Installée à Kinshasa, Pétronille Waweka est l’autre face de l’Ituri, cette province étiquetée à tort ou à raison, terre à histoire tumultueuse. Vendredi 8 décembre 2023, elle inscrit son nom sur une prestigieuse page de l’histoire dans le monde.
La responsable du Centre des femmes engagées pour la paix en Afrique (FEPA), cette Iturienne a remporté vendredi à Kinshasa, le prix « Women Building Peace » 2023 décerné par l’Institut américain pour la paix qui honore des femmes extraordinairement engagées, dirigeantes et ayant un impact qui travaillent à construire la paix et à résoudre des conflits dans leurs communautés.
La résolution des conflits et la recherche de la paix, des atouts pour la « courageuse » et « déterminante » Pétronille, députée de transition de 2004 à 2008.
“ Si j’ai gagné, ça sera un cadeau pour la RDC, pour les femmes, pour les filles et aussi pour les hommes, ces gens de la base qui se battent et veulent changer quelque chose dans ce pays ”, déclarait-elle à la veille à nos confrères de TV5 Monde Afrique. C’est un rêve devenue une réalité.
« J’aurais aimé que cette reconnaissance me vienne de mon pays »
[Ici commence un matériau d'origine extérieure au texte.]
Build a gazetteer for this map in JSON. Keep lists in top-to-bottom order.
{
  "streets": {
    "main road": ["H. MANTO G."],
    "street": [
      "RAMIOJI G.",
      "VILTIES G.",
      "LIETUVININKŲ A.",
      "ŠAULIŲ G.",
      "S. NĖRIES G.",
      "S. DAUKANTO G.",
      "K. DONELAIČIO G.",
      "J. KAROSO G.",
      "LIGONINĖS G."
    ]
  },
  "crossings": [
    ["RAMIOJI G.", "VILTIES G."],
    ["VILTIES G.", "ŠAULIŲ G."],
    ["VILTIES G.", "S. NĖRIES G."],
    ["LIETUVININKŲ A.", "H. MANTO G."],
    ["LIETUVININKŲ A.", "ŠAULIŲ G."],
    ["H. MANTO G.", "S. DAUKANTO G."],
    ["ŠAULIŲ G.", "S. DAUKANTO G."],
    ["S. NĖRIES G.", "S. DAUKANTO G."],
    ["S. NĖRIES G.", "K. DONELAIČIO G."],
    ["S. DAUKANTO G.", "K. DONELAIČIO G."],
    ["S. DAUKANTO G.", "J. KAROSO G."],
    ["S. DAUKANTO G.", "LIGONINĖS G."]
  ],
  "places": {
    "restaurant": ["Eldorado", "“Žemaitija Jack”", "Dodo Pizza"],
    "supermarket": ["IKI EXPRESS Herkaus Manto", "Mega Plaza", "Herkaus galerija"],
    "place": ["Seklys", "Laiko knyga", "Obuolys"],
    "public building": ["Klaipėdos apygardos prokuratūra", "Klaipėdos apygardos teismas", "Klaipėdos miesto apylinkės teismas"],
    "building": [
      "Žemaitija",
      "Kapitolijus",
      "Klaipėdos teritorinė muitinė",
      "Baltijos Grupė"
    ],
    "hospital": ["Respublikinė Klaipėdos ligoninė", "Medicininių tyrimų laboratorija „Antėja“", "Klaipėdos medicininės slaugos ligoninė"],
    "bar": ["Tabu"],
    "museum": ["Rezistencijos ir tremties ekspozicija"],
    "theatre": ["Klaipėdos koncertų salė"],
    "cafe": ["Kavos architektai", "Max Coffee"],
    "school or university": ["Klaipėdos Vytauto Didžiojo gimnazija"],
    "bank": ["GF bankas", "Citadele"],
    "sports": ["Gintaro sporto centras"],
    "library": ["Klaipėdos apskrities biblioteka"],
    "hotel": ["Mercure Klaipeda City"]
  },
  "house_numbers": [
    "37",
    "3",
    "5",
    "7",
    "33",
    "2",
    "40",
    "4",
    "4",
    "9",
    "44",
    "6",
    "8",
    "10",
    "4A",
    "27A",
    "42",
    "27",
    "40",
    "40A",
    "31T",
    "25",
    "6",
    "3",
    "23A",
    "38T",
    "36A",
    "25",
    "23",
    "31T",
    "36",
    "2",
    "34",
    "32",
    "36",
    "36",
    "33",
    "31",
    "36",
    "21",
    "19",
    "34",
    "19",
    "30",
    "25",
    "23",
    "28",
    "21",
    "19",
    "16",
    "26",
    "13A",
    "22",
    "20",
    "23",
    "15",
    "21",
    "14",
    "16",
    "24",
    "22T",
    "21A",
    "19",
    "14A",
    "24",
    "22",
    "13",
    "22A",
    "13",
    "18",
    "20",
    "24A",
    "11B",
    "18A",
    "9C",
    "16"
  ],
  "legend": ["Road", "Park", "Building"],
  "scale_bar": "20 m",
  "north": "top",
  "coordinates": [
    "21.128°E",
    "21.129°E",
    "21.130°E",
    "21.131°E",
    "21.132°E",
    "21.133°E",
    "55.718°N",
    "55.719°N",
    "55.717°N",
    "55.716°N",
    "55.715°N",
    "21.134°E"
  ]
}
Née le 18 novembre 1948 à Bunia, chef-lieu de l’Ituri, Mme Vaweka, mère de six enfants, ancienne enseignante puis journaliste notamment à la Radio Candip a œuvré pendant plus de 20 ans dans la recherche de la paix. Un combat « non vu » par son pays pour qui elle blanchie la page de l’histoire.
“J’aurais aimé que cette reconnaissance me vienne de mon pays où j’ai beaucoup travaillé. Mais comme nous n’avons pas la culture de la méritocratie, voilà que ça vient de loin pour que mes sacrifices soient reconnus ”, déclare-t-elle dans une interview accordée à buniaactualite.cd ce samedi 09 décembre 2023.
Ce prix qui « n’est pas un cadeau mais le résultat d’un travail acharné », rayonne sur la RDC et surtout l’Ituri, sa province « qui est maintenant au niveau mondial ».
Pétronille Vaweka : un pas franchi mais une destination reste à atteindre
Présidente de l’assemblée spéciale intérimaire, Mme Vaweka a su mettre son talent au service de sa province. Considérant l’Ituri comme un volcan où l’éruption peut avoir lieu à tout moment, elle regrette que les acquis de la paix ne soient pas consolidés.
Sur le haut d’un Ituri pacifié en 2008, elle est persuadée que les rêves d’aujourd’hui seront les réalités de demain si « chacun apporte sa pierre à l’édifice ».
Ituri, dans l’ombre de soi-même
L’Ituri est en train de s’oublier soi-même, d’oublier son histoire, c’est qui consistue un regret pour Pétronille Vaweka qui pense que le blocage pour le décollage du nouveau Ituri est « dans le cœur des Ituriens » eux-mêmes.
“ La responsabilité lui incombe. Tant qu’il n’y a pas cette conscience de construire un Ituri Uni, il n’y aura pas la paix ”, pense celle qui montre aux yeux du monde « l’autre face de l’Ituri ».
À Aru en Juin 2023, Vaweka est présente dans le dialogue intergroupes armés. En sa présence, FRPI, FPIC, URDPC/CODECO et MAPI, quatre des groupes armés locaux opérant en Ituri signent, le jeudi 1er juin 2023, un protocole d’accord au chef-lieu du territoire d’Aru. Une feuille de route qui finalement, selon elle, manque une mesure d’accompagnement.
“ Un accord oui, mais c’est le début. Qui accompagne les groupes armés pour qu’ils arrivent à respecter leurs engagements ?
Le processus de paix, c’est dans l’infini. On ne l’arrête jamais. On doit avoir le suivi, évaluation à chaque étape ”, a-t-elle martelé.
« Personne n’est trop petit pour avoir un impact et changer le monde », cependant elle veut l’implication de tous, au-delà du gouvernement congolais. “ Comme nous l’avons déjà fait dans le passé ce que nous pouvons le refaire ”, conclut cette femme iturienne au parcours élogieux.
Avec cette distinction au niveau mondial, Pétronille Vaweka brise un plafond majeur pour l’Ituri peu médiatisée sur la scène internationale malgré ce qui s’y passe. Cette récompense essuie, peut-être d’une manière à une autre, les larmes de la RDC qui s’est retrouvée hors de la liste Forbes des 100 femmes les plus puissantes du monde en 2023.